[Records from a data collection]
<<<<

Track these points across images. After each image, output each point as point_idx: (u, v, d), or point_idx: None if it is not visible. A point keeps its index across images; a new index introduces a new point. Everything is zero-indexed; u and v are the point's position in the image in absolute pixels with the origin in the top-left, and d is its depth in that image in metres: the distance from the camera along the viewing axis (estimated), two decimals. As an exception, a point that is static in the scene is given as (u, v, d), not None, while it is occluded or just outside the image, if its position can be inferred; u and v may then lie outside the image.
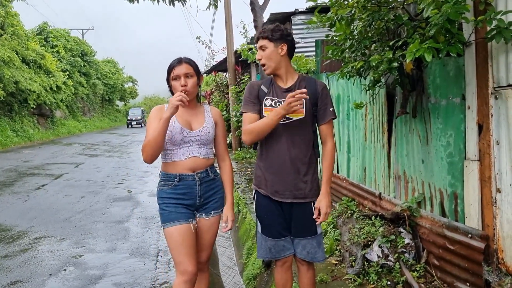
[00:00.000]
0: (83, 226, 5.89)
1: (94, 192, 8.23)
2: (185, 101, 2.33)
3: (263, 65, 2.49)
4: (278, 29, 2.49)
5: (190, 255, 2.44)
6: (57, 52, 31.42)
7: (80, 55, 35.63)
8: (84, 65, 35.71)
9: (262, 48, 2.47)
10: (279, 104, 2.46)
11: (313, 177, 2.55)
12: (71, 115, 31.95)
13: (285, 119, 2.44)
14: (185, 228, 2.47)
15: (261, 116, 2.54)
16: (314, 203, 2.54)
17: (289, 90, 2.49)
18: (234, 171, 8.89)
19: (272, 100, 2.50)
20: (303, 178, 2.49)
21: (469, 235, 2.90)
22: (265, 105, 2.50)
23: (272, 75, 2.59)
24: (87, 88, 36.30)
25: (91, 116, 37.53)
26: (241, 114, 2.61)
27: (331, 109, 2.54)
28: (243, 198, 6.42)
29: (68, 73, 31.30)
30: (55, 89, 26.77)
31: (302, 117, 2.47)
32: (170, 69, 2.54)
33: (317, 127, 2.61)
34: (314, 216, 2.49)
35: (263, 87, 2.56)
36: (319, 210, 2.48)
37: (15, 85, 20.95)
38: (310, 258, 2.56)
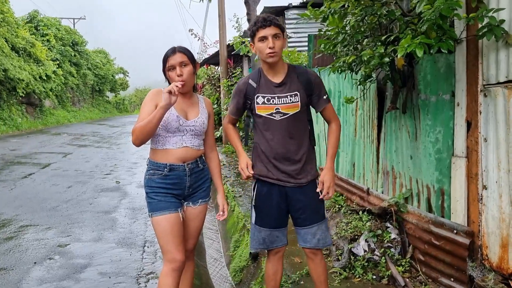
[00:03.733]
0: (70, 215, 5.83)
1: (81, 182, 8.14)
2: (175, 90, 2.31)
3: (274, 53, 2.38)
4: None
5: (178, 244, 2.44)
6: (48, 41, 30.95)
7: (71, 44, 35.14)
8: (74, 55, 35.23)
9: (276, 36, 2.37)
10: (272, 101, 2.44)
11: (311, 166, 2.55)
12: (60, 105, 31.55)
13: (281, 114, 2.44)
14: (174, 217, 2.46)
15: (241, 115, 2.67)
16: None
17: (281, 84, 2.47)
18: (224, 165, 8.88)
19: (264, 97, 2.46)
20: (302, 167, 2.48)
21: (455, 231, 2.93)
22: (257, 103, 2.47)
23: (260, 68, 2.56)
24: (77, 78, 35.84)
25: (80, 106, 37.06)
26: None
27: (324, 96, 2.55)
28: (232, 191, 6.42)
29: (58, 62, 30.84)
30: (45, 78, 26.40)
31: (298, 110, 2.46)
32: (165, 59, 2.52)
33: (311, 115, 2.62)
34: (318, 190, 2.48)
35: (251, 82, 2.51)
36: (323, 184, 2.47)
37: (3, 73, 20.63)
38: (322, 244, 2.55)
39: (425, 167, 3.38)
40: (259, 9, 10.01)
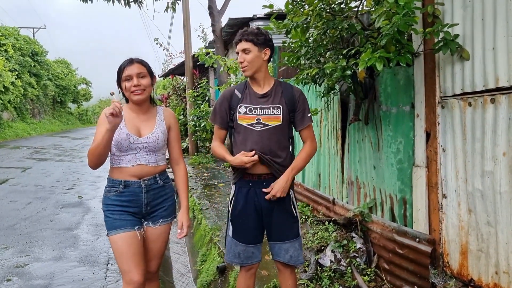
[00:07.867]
0: (29, 233, 5.60)
1: (42, 198, 7.85)
2: (117, 111, 2.19)
3: (244, 67, 2.44)
4: (262, 33, 2.46)
5: (136, 263, 2.34)
6: (5, 51, 29.87)
7: (31, 54, 34.04)
8: (34, 65, 34.13)
9: (245, 51, 2.42)
10: (254, 111, 2.44)
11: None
12: (19, 117, 30.45)
13: (262, 125, 2.42)
14: (130, 236, 2.37)
15: (228, 127, 2.54)
16: (294, 206, 2.55)
17: (265, 95, 2.47)
18: (190, 176, 8.75)
19: (246, 107, 2.45)
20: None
21: (417, 240, 2.99)
22: (239, 113, 2.45)
23: (247, 79, 2.56)
24: (38, 89, 34.71)
25: (41, 118, 35.87)
26: (198, 119, 2.62)
27: (308, 114, 2.54)
28: (199, 204, 6.34)
29: (17, 73, 29.83)
30: (2, 90, 25.45)
31: (279, 123, 2.45)
32: (121, 70, 2.42)
33: (294, 133, 2.60)
34: (266, 191, 2.42)
35: (236, 92, 2.51)
36: (271, 189, 2.42)
37: (-43, 84, 19.75)
38: (294, 262, 2.54)
39: (387, 177, 3.44)
40: (224, 20, 10.04)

>>>>

Brief: Write the entries out in full and exactly, omitting every picture.

Written response:
Track these points across images. After each image, output each point as point_idx: (u, v, d), or point_idx: None if it is not visible. A point keeps its index across images; a new index introduces a new point. Everything is zero-indexed; u and v are the point's position in the image in absolute pixels with the origin in the top-left, and d is its depth in that image in metres: the distance from the camera along the viewing axis (estimated), two decimals. As an exception, a point that is static in the scene is given as (u, v, d), not None, while it is occluded or just outside the image, if its position can be inferred; u and v may then lie outside the image.
[00:00.000]
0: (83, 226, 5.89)
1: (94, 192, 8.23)
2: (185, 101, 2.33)
3: (263, 65, 2.49)
4: (278, 29, 2.49)
5: (190, 255, 2.44)
6: (57, 52, 31.42)
7: (80, 55, 35.63)
8: (84, 65, 35.71)
9: (262, 48, 2.47)
10: (279, 104, 2.46)
11: (313, 177, 2.55)
12: (71, 115, 31.95)
13: (285, 119, 2.44)
14: (185, 228, 2.47)
15: (261, 116, 2.54)
16: (314, 203, 2.54)
17: (289, 90, 2.49)
18: (234, 171, 8.89)
19: (272, 100, 2.50)
20: (303, 178, 2.49)
21: (469, 235, 2.90)
22: (265, 105, 2.50)
23: (272, 75, 2.59)
24: (87, 88, 36.30)
25: (91, 116, 37.53)
26: (241, 114, 2.61)
27: (331, 109, 2.54)
28: (243, 198, 6.42)
29: (68, 73, 31.30)
30: (55, 89, 26.77)
31: (302, 117, 2.47)
32: (170, 69, 2.54)
33: (317, 127, 2.61)
34: (314, 216, 2.49)
35: (263, 87, 2.56)
36: (319, 210, 2.48)
37: (15, 85, 20.95)
38: (310, 258, 2.56)
[00:03.733]
0: (70, 215, 5.83)
1: (81, 182, 8.14)
2: (175, 90, 2.31)
3: (274, 53, 2.38)
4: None
5: (178, 244, 2.44)
6: (48, 41, 30.95)
7: (71, 44, 35.14)
8: (74, 55, 35.23)
9: (276, 36, 2.37)
10: (272, 101, 2.44)
11: (311, 166, 2.55)
12: (60, 105, 31.55)
13: (281, 114, 2.44)
14: (174, 217, 2.46)
15: (241, 115, 2.67)
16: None
17: (281, 84, 2.47)
18: (224, 165, 8.88)
19: (264, 97, 2.46)
20: (302, 167, 2.48)
21: (455, 231, 2.93)
22: (257, 103, 2.47)
23: (260, 68, 2.56)
24: (77, 78, 35.84)
25: (80, 106, 37.06)
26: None
27: (324, 96, 2.55)
28: (232, 191, 6.42)
29: (58, 62, 30.84)
30: (45, 78, 26.40)
31: (298, 110, 2.46)
32: (165, 59, 2.52)
33: (311, 115, 2.62)
34: (318, 190, 2.48)
35: (251, 82, 2.51)
36: (323, 184, 2.47)
37: (3, 73, 20.63)
38: (322, 244, 2.55)
39: (425, 167, 3.38)
40: (259, 9, 10.01)
[00:07.867]
0: (29, 233, 5.60)
1: (42, 198, 7.85)
2: (117, 111, 2.19)
3: (244, 67, 2.44)
4: (262, 33, 2.46)
5: (136, 263, 2.34)
6: (5, 51, 29.87)
7: (31, 54, 34.04)
8: (34, 65, 34.13)
9: (245, 51, 2.42)
10: (254, 111, 2.44)
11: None
12: (19, 117, 30.45)
13: (262, 125, 2.42)
14: (130, 236, 2.37)
15: (228, 127, 2.54)
16: (294, 206, 2.55)
17: (265, 95, 2.47)
18: (190, 176, 8.75)
19: (246, 107, 2.45)
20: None
21: (417, 240, 2.99)
22: (239, 113, 2.45)
23: (247, 79, 2.56)
24: (38, 89, 34.71)
25: (41, 118, 35.87)
26: (198, 119, 2.62)
27: (308, 114, 2.54)
28: (199, 204, 6.34)
29: (17, 73, 29.83)
30: (2, 90, 25.45)
31: (279, 123, 2.45)
32: (121, 70, 2.42)
33: (294, 133, 2.60)
34: (266, 191, 2.42)
35: (236, 92, 2.51)
36: (271, 189, 2.42)
37: (-43, 84, 19.75)
38: (294, 262, 2.54)
39: (387, 177, 3.44)
40: (224, 20, 10.04)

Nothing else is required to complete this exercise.